За распахнутым окном кабинета идет дождь, весенний дождь. Прежде чем упасть на бетонные тротуары, он впитывает в себя запах травы и деревьев. Я успеваю ощутить этот аромат и дуновение свежести и только потом вижу капли. Мой рассказ о встрече с доктором Николсом почти закончен.
— У меня сложилось впечатление, что он страшно корит себя за допущенный промах.
— Вы просили его дать показания в полиции? — спрашивает мистер Райт.
— Да, но доктор Николс настаивал, что полностью уверен в диагнозе «послеродовой психоз».
— Даже при том, что ошибка могла негативно отразиться на его профессиональной репутации?
— Да. Меня это тоже удивило. Тем не менее для себя я объясняла его поступок неуместной демонстрацией силы духа; согласиться со мной, что Тесс не страдала психозом, а погибла от рук убийцы, было бы с его стороны трусостью. К концу нашего разговора я считала доктора Николса плохим врачом, но честным человеком.
Мы делаем перерыв на ленч. У мистера Райта назначена с кем-то встреча, и я ухожу обедать в одиночестве. На улице все еще идет дождь.
Я так и не ответила на твое электронное письмо, не сказала, зачем ходила к психотерапевту. Да, я все-таки пошла. Это случилось через полтора месяца после нашей с Тоддом помолвки. Я думала, что, выйдя замуж, перестану ощущать собственную уязвимость, но кольцо на пальце не стало для меня новым жизненным якорем. Я была на приеме у доктора Вонг. Очень умная и чуткая, она помогла мне осознать, что мое чувство одиночества и неуверенности объясняется драматичными событиями, произошедшими с промежутком всего в несколько месяцев, — уходом отца и смертью Лео. Ты оказалась права, эти две раны никак не заживали в моей душе. Однако окончательным ударом стало то, что в тот же год мама отправила меня в частную школу.
Благодаря сеансам психотерапии я увидела в действиях мамы не отчуждение, а желание защитить своего ребенка. Ты была намного младше, и она могла оградить тебя от своего горя, но со мной у нее это вряд ли получилось бы. Как ни парадоксально, мама отослала меня в закрытую школу, веря, что там мне будет спокойнее.
С помощью доктора Вонг я стала лучше понимать не только себя, но и маму. Поспешно сформированное чувство вины уступило место пониманию, добытому с большим трудом.

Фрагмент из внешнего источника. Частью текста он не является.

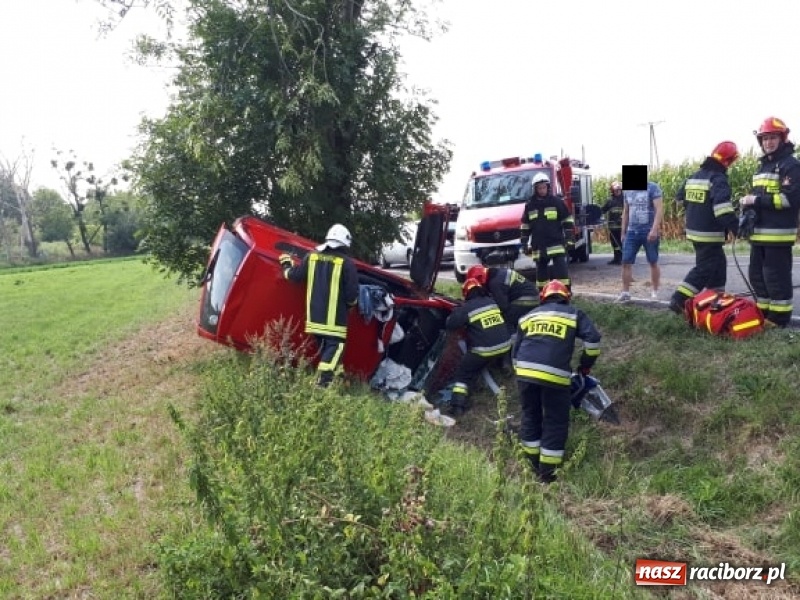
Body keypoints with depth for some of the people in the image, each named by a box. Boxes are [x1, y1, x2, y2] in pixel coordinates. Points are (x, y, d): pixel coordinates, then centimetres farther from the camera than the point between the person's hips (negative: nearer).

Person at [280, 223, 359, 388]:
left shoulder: (312, 256, 6)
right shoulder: (347, 263, -7)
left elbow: (294, 276, 15)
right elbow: (352, 295, -9)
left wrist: (286, 265, 36)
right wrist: (352, 302, 14)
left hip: (314, 316, 6)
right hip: (334, 318, -6)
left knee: (323, 348, 19)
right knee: (334, 347, -6)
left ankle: (321, 380, 24)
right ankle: (322, 383, -19)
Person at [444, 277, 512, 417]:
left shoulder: (467, 308, -8)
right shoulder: (491, 301, 8)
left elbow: (450, 325, -5)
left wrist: (456, 312, 15)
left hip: (484, 350, -5)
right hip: (504, 345, 5)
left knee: (463, 372, 6)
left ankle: (458, 405, -5)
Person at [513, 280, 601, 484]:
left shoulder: (528, 316, 27)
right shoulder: (574, 313, 19)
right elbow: (593, 339, 5)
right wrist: (585, 366, 17)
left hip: (525, 371, 4)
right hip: (555, 375, -3)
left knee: (530, 416, 20)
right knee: (556, 421, 9)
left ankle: (533, 464, 29)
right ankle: (547, 472, 11)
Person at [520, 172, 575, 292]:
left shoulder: (556, 201, 2)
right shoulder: (530, 205, 9)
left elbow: (568, 221, 3)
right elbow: (525, 226, 14)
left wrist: (570, 239, -4)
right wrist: (524, 244, 10)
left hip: (556, 244, -3)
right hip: (538, 247, 3)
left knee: (561, 270, -10)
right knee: (541, 272, 9)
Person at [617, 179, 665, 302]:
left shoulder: (652, 188, -7)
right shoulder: (627, 191, 11)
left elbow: (659, 209, -14)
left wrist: (654, 229, -24)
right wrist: (623, 232, 16)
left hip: (649, 231, -5)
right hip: (632, 232, 5)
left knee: (653, 262, 7)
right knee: (626, 262, -1)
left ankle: (654, 291, 17)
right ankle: (625, 293, 4)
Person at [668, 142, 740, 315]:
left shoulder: (694, 176, 11)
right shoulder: (718, 179, -16)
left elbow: (680, 198, 23)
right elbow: (722, 205, -30)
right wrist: (733, 225, -27)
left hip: (694, 231, 9)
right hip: (710, 234, -9)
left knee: (718, 264, 19)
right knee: (704, 269, -5)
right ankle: (679, 299, -10)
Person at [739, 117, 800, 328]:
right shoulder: (762, 165, 20)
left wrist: (757, 200, -17)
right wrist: (747, 209, 12)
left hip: (778, 234, -9)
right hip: (759, 233, 9)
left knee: (777, 277, -6)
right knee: (756, 274, 14)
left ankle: (779, 318, 2)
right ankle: (763, 313, 24)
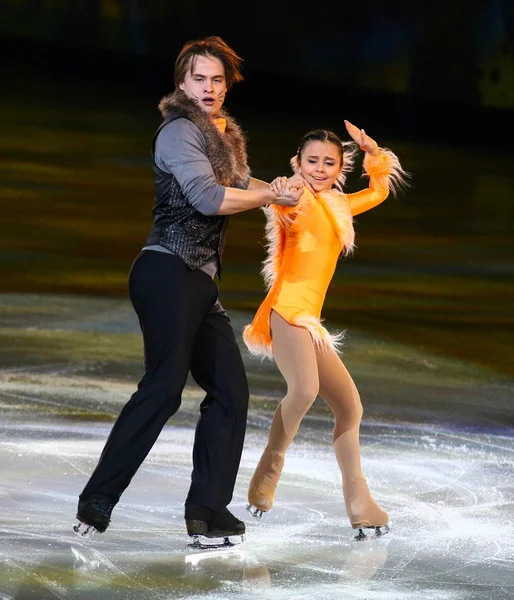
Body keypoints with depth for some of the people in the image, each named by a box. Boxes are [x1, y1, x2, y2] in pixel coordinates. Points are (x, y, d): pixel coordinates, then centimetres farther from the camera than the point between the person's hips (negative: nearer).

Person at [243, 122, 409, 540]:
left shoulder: (337, 206, 22)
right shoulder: (300, 199, -2)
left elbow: (380, 190, 36)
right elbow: (287, 209, -26)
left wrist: (371, 149, 20)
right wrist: (280, 196, -48)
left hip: (310, 321, 9)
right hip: (287, 311, -9)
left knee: (349, 406, 10)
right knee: (305, 389, -32)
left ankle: (359, 502, 16)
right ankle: (269, 471, -15)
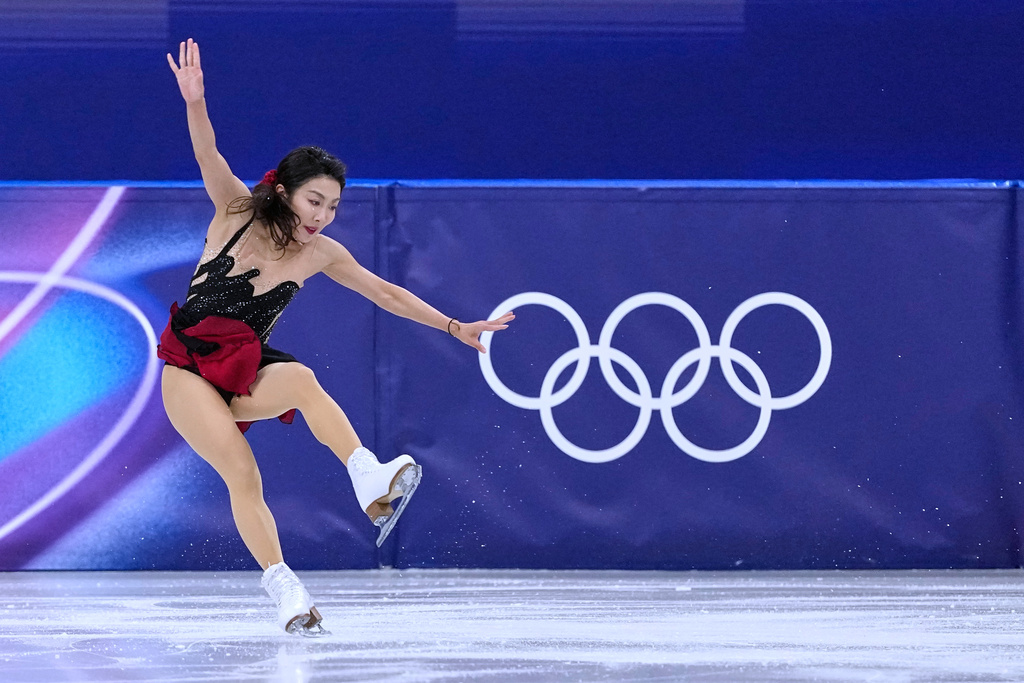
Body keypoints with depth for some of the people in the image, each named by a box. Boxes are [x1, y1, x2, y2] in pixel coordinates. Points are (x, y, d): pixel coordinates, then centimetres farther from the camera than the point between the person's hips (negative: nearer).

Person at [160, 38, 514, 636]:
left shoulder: (321, 254, 3)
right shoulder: (238, 212, -5)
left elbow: (387, 294, 14)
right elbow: (209, 159, -24)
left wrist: (453, 327, 13)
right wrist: (196, 103, -43)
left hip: (246, 371, 3)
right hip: (190, 368, -3)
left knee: (301, 380, -32)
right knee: (242, 471, -23)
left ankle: (372, 485, -47)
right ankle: (285, 589, -20)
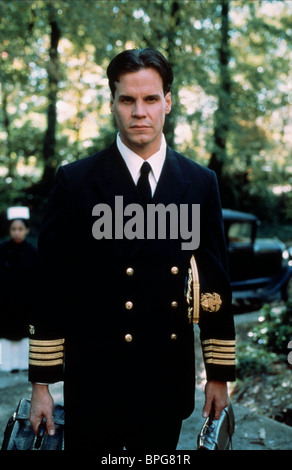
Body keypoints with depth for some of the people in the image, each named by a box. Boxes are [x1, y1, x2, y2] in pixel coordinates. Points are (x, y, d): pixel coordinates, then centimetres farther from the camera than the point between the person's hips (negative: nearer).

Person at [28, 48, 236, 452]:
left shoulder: (201, 183, 3)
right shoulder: (75, 182, -4)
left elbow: (215, 280, 6)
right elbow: (53, 286, -3)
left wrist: (220, 373, 7)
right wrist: (42, 383, -3)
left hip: (168, 377, 2)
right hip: (95, 379, -2)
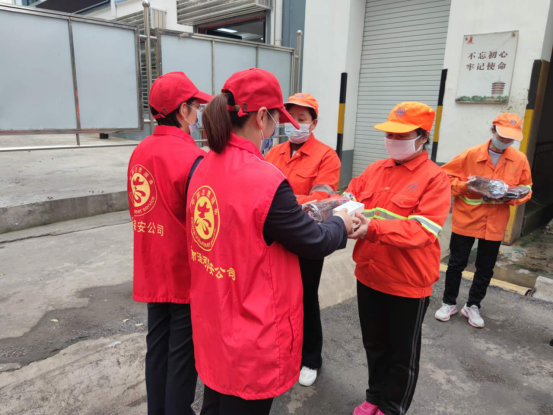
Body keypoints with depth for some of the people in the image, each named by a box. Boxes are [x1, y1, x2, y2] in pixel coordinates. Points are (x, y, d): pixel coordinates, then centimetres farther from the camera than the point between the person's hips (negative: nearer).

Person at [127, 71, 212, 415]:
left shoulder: (140, 152, 2)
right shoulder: (192, 158, -22)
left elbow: (153, 206, 8)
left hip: (153, 271, 7)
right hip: (187, 273, -7)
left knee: (157, 344, 20)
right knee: (183, 351, 10)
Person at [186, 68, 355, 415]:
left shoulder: (204, 168, -2)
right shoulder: (267, 180, -27)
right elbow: (314, 243, -15)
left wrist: (294, 211, 9)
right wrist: (342, 225, 4)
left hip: (212, 323, 8)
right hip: (253, 337, -7)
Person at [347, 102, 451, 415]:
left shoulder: (435, 178, -13)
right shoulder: (375, 170, 5)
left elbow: (422, 229, -24)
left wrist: (373, 227, -36)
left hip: (408, 283, -5)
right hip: (368, 276, 5)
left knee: (403, 353, 16)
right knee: (375, 345, 23)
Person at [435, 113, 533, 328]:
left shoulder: (520, 160, -2)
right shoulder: (471, 154, -9)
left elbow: (526, 190, 7)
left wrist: (510, 197, -14)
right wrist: (464, 186, -22)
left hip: (494, 225, 3)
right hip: (466, 219, -2)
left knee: (485, 269, 13)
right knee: (457, 263, 8)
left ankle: (473, 306, 32)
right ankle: (449, 303, 26)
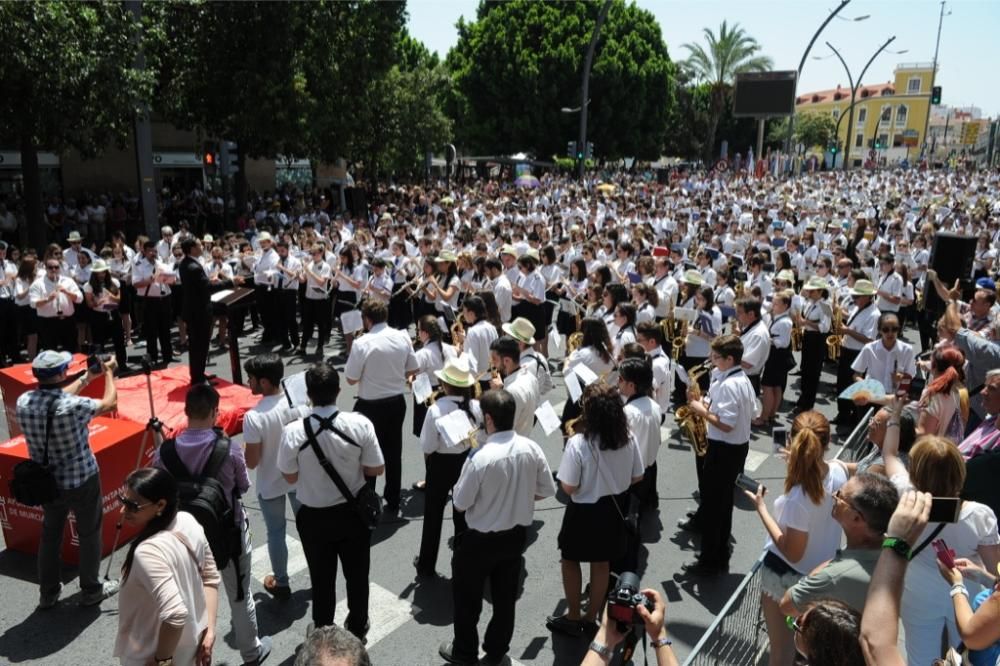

Правда, моя проблема не исчезла, и восстановить нанесенный мне урон я не могла, даже зная первопричины. Что-то внутри меня сломалось, разбилось, пусть не нарочно — так щеткой для обметания пыли можно случайно смахнуть на кафельный пол фарфоровую статуэтку, — но все же разбилось.
Думаю, теперь тебе понятно, почему я не разделяю твоего скептицизма насчет психотерапевтов. Хотя не могу не согласиться, что эти люди непременно должны обладать как творческим восприятием, так и глубокими познаниями (перед тем как прийти в психиатрию, доктор Вонг специализировалась на сравнительном литературоведении) и что хороший психотерапевт в наши дни — это современная версия человека эпохи Возрождения. Пишу тебе эти строчки и размышляю, не повлияла ли моя признательность к доктору Вонг на мнение, составленное о докторе Николсе, не из-за этого ли я уверовала в его безусловную порядочность?